From his own growing-up years, Cook understood that kids who lacked support and guidance at home can and do benefit from the structure of the school environment. When at-risk kids also struggle with mental illness, he said, the odds that they will be able to get help for those issues outside of school are low.
“Parents in poverty encounter significant barriers that prevent accessing needed care,” he said.
Cook sees this issue as a “mental health gap.” Because of this gap, he said he wants to make mental health care available to kids who aren’t getting the support they need at home to grow up mentally healthy and strong.
“Most of my research is going to try to address the giant access gap that exists for kids that are not receiving mental health services,” said Cook, who has worked with schools around the country and is now narrowing his focus a bit to look at more Minnesota schools. “The vast majority of kids with mental health problems don’t receive needed services.”
Center of influence
No matter how far he’s come as an adult, Cook never forgets his own childhood.
“My childhood experiences gave me an interest in the discipline and structure of school and how we harness those benefits to help kids by promoting their mental health while they are at school,” Cook said.
He doesn’t blame poor parents for their children’s mental health problems: He understands firsthand about the struggles they are facing just to keep their heads above water. “Some of our work also focuses on mental health and dropout prevention,” he added, “on making sure that kids who are at risk like I was don’t fall through the cracks.”

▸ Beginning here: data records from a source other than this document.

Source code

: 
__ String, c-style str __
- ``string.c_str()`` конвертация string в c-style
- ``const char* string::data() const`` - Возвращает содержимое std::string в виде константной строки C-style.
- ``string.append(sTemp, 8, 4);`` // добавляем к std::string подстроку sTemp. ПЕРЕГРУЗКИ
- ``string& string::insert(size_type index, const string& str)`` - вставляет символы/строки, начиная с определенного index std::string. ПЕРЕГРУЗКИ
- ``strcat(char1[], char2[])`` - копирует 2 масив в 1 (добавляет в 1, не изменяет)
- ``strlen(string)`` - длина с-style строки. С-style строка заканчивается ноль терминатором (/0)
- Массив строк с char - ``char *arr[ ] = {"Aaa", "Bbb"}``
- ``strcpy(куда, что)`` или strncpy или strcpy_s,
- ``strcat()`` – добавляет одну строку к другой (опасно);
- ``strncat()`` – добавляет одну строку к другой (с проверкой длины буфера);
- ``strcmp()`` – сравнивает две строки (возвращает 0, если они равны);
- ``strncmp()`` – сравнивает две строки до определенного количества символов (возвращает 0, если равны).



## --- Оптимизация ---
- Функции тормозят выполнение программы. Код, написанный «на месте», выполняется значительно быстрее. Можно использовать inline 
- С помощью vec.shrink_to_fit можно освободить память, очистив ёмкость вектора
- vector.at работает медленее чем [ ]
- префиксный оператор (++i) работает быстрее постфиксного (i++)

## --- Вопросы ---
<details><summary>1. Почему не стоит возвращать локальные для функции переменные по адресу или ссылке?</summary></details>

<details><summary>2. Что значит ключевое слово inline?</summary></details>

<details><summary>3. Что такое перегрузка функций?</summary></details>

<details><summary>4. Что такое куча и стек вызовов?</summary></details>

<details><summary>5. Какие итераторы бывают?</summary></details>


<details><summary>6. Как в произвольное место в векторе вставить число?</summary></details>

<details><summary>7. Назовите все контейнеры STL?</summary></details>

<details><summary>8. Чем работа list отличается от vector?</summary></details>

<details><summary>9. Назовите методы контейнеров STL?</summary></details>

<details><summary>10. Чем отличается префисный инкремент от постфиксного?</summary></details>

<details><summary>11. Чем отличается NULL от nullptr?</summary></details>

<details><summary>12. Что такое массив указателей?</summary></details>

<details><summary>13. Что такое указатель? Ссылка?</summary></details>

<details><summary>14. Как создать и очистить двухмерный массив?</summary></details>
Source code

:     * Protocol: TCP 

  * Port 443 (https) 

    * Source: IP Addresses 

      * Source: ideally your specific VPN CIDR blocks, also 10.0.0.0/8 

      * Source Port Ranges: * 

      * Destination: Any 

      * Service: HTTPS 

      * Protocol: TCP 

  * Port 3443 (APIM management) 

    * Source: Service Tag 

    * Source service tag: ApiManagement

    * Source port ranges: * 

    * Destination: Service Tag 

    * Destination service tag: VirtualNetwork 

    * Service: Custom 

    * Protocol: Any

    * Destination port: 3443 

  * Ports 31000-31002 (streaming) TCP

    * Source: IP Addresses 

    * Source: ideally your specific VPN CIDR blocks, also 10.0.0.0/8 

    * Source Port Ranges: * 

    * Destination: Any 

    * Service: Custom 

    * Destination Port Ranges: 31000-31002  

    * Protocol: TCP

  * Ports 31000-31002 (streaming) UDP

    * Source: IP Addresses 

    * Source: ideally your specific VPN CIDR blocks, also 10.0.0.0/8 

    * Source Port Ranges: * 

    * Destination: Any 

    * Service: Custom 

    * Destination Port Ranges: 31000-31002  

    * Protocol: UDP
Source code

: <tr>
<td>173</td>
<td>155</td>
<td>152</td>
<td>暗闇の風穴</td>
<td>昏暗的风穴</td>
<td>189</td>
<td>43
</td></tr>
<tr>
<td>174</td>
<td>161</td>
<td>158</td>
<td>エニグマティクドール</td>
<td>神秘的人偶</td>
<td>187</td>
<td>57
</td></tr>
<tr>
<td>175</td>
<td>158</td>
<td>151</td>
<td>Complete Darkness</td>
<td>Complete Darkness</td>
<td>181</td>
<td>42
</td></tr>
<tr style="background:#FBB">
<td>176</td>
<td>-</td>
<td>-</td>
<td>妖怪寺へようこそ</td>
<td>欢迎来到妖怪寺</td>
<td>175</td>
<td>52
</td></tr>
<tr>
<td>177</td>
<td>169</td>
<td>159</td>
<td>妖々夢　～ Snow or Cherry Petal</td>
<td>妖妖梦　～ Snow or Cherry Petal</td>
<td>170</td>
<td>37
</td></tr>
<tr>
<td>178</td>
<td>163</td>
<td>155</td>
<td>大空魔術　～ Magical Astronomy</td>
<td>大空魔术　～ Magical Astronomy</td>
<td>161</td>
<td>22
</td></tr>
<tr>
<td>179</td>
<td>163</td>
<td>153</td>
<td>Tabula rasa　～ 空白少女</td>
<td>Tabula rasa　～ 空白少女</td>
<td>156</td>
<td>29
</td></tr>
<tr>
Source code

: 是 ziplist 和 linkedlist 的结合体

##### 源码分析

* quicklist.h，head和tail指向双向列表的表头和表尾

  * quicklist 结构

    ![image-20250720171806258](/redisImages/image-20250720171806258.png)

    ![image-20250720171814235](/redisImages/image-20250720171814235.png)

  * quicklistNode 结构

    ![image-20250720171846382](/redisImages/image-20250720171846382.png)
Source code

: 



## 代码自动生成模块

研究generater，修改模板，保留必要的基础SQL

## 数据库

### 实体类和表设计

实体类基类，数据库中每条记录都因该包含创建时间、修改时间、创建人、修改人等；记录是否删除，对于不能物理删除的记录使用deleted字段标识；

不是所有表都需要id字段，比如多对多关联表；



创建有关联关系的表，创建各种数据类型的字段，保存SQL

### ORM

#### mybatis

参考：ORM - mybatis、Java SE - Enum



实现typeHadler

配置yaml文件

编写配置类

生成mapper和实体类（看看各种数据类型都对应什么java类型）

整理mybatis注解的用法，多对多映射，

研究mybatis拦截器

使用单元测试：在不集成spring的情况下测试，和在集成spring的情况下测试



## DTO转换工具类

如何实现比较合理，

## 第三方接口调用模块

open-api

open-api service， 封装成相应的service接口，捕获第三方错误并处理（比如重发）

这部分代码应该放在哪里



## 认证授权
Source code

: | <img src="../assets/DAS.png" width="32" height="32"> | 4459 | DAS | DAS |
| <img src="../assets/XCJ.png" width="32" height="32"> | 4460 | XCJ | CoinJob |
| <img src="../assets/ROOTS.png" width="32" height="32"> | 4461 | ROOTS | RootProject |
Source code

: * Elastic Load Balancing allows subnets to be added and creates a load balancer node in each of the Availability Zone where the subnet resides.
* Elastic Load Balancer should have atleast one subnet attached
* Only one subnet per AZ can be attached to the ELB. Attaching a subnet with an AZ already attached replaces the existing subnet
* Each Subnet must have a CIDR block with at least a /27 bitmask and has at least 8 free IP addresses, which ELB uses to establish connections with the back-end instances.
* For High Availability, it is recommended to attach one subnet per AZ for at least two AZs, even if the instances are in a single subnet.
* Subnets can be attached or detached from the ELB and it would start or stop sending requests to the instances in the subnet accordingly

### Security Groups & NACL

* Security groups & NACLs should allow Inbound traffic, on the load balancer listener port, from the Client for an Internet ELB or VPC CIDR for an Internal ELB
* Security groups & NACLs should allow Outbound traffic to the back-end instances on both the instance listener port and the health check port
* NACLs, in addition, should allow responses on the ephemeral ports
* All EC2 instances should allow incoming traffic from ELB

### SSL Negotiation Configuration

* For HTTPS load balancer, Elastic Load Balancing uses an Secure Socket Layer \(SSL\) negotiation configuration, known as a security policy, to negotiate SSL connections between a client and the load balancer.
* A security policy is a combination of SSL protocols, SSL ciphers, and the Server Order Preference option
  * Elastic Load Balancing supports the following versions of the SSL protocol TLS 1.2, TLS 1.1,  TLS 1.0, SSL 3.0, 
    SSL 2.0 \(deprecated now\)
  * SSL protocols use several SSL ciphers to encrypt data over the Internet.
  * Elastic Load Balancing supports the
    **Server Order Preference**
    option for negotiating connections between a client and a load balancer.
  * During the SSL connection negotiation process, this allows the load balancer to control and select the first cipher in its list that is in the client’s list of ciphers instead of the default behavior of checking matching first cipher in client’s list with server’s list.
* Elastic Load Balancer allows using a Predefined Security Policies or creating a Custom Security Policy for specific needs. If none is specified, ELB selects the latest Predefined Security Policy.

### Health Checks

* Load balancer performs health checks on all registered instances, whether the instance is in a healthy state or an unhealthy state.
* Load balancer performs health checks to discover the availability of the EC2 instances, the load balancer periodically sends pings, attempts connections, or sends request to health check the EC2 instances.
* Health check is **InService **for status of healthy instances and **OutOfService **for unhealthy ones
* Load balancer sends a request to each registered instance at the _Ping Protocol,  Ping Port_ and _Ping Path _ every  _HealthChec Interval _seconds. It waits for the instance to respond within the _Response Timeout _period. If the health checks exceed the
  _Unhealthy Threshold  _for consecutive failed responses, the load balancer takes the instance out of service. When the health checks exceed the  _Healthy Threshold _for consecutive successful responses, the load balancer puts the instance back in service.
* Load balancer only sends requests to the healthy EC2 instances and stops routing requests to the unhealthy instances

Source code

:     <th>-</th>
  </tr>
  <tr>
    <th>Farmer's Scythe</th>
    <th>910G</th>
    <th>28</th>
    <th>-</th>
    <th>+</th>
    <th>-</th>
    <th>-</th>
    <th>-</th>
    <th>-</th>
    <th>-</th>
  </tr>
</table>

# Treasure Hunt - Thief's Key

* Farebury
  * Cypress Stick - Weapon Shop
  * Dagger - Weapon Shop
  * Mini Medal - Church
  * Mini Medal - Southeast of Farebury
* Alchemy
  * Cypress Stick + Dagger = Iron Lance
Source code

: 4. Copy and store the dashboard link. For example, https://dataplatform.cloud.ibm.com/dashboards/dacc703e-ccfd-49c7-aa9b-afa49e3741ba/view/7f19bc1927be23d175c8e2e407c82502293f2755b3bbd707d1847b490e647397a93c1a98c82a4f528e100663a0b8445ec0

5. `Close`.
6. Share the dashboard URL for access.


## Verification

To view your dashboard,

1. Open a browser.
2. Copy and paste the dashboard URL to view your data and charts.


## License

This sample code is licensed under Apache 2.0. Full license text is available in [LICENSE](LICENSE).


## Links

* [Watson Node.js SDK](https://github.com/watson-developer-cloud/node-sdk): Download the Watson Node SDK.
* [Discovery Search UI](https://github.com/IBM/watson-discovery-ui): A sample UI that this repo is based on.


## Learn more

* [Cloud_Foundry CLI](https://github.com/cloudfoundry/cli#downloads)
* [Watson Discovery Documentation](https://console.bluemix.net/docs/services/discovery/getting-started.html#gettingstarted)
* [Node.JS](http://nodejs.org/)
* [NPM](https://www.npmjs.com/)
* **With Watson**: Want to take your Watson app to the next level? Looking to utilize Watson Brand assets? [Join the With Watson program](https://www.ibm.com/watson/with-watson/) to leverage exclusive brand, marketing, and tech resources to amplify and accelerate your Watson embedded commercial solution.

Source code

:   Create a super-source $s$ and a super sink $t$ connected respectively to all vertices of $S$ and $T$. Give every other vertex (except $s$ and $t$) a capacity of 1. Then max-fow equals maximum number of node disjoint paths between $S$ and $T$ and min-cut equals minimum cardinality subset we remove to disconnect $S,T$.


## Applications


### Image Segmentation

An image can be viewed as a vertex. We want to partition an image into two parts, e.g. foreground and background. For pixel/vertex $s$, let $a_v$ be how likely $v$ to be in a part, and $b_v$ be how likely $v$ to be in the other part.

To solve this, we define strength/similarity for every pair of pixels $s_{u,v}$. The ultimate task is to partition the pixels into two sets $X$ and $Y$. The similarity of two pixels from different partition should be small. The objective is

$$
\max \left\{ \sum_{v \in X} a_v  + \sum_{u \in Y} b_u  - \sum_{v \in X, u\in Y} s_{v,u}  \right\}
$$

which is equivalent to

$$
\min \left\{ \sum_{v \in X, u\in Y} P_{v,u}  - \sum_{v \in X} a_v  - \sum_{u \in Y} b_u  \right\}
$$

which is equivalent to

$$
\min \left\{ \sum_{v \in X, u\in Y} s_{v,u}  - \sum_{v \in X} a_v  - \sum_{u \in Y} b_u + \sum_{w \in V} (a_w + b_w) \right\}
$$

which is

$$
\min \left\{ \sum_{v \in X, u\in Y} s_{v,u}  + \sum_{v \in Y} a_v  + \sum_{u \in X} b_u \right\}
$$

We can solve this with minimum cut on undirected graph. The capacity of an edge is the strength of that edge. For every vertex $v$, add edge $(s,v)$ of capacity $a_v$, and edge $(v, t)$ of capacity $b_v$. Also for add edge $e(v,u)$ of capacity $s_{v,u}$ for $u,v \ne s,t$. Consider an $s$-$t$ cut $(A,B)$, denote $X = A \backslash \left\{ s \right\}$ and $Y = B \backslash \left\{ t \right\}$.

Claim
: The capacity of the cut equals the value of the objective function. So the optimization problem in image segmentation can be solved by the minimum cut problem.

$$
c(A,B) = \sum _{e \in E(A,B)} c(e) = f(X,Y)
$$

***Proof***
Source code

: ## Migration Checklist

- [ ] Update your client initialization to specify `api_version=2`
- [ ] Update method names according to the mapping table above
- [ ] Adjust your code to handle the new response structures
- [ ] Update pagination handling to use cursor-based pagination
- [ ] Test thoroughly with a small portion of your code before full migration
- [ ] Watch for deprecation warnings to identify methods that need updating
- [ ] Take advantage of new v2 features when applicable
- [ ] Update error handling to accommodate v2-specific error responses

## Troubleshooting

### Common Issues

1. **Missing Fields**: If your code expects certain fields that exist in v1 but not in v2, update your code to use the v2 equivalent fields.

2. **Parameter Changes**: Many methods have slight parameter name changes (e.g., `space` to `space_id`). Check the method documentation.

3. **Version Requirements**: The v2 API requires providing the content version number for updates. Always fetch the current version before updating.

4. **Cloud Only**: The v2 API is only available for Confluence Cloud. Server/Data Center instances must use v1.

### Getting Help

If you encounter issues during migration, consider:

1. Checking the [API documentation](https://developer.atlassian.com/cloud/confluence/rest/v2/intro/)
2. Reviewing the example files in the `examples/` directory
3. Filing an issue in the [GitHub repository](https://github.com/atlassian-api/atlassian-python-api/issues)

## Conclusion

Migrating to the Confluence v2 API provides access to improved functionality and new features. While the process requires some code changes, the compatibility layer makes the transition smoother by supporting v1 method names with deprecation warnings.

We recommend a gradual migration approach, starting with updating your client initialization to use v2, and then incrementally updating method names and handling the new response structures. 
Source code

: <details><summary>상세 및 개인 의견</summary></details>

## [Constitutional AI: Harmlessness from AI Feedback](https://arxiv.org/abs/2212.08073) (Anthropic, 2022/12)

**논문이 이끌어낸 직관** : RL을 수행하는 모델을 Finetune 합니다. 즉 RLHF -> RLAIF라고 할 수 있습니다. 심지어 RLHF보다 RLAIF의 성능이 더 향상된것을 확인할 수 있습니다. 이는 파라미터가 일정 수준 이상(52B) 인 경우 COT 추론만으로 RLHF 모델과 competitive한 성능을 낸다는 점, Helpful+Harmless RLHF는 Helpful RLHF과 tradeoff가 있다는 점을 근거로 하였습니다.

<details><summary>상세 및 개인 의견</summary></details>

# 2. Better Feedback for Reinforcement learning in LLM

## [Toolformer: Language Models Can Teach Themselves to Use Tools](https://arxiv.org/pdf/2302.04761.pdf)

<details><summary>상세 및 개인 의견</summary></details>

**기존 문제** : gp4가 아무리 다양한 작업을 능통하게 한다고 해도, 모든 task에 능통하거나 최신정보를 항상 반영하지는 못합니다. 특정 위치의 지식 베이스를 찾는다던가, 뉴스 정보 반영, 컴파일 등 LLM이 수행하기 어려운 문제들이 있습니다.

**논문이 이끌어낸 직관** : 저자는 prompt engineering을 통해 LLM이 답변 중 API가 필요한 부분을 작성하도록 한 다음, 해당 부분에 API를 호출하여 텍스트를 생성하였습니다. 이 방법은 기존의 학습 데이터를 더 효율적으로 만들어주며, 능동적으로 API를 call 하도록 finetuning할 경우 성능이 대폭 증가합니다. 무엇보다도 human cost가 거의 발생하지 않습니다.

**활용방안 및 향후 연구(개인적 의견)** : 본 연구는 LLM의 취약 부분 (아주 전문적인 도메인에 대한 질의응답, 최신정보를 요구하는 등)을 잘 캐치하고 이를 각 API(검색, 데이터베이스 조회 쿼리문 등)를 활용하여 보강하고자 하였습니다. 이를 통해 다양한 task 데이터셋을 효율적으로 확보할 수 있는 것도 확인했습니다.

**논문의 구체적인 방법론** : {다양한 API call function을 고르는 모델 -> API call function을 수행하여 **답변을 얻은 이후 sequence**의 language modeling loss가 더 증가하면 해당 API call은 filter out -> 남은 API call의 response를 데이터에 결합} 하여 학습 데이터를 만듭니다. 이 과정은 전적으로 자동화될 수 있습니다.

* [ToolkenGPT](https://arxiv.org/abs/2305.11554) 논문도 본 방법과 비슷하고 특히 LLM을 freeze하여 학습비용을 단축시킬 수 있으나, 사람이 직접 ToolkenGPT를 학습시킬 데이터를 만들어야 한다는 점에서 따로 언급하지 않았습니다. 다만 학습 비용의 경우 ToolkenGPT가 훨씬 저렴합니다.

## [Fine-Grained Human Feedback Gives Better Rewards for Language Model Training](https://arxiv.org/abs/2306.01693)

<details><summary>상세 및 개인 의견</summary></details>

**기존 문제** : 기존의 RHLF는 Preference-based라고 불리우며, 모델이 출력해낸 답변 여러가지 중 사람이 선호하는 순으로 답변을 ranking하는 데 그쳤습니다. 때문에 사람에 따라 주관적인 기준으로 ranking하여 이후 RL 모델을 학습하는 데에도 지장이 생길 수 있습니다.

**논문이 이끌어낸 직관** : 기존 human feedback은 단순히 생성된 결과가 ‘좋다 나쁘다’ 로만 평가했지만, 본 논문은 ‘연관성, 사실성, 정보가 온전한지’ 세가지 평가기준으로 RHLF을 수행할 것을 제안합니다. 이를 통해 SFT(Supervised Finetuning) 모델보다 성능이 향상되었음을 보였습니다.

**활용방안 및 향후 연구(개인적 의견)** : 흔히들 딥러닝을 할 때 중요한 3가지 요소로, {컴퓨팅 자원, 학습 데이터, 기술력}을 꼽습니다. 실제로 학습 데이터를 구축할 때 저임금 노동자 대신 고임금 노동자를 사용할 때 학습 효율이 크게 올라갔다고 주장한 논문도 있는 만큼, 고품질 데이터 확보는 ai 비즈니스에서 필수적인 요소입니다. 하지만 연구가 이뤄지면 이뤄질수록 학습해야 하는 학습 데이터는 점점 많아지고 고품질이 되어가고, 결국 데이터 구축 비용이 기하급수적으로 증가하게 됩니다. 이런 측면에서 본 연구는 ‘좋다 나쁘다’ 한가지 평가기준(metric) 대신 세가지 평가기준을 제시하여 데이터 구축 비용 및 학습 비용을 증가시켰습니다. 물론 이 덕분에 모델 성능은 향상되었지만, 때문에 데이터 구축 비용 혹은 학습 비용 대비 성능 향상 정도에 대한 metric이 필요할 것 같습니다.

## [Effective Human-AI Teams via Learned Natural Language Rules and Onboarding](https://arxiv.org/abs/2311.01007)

In many communities, schools play a central role, Cook said. He tries to explain that key position to the teachers and administrators he works with when he talks about these evidence-based school-wide mental health programs.
“Too many kids aren’t getting the help they need from home supports alone,” Cook said. “Our focus is to try to harness the influence of the school, to improve the quality of mental health services that kids are able to access there. Broadly speaking, that is where my research and collaborative projects rest: in trying to close the mental health access gap. When we can address kids’ mental health needs in school, we create a much more level playing field.”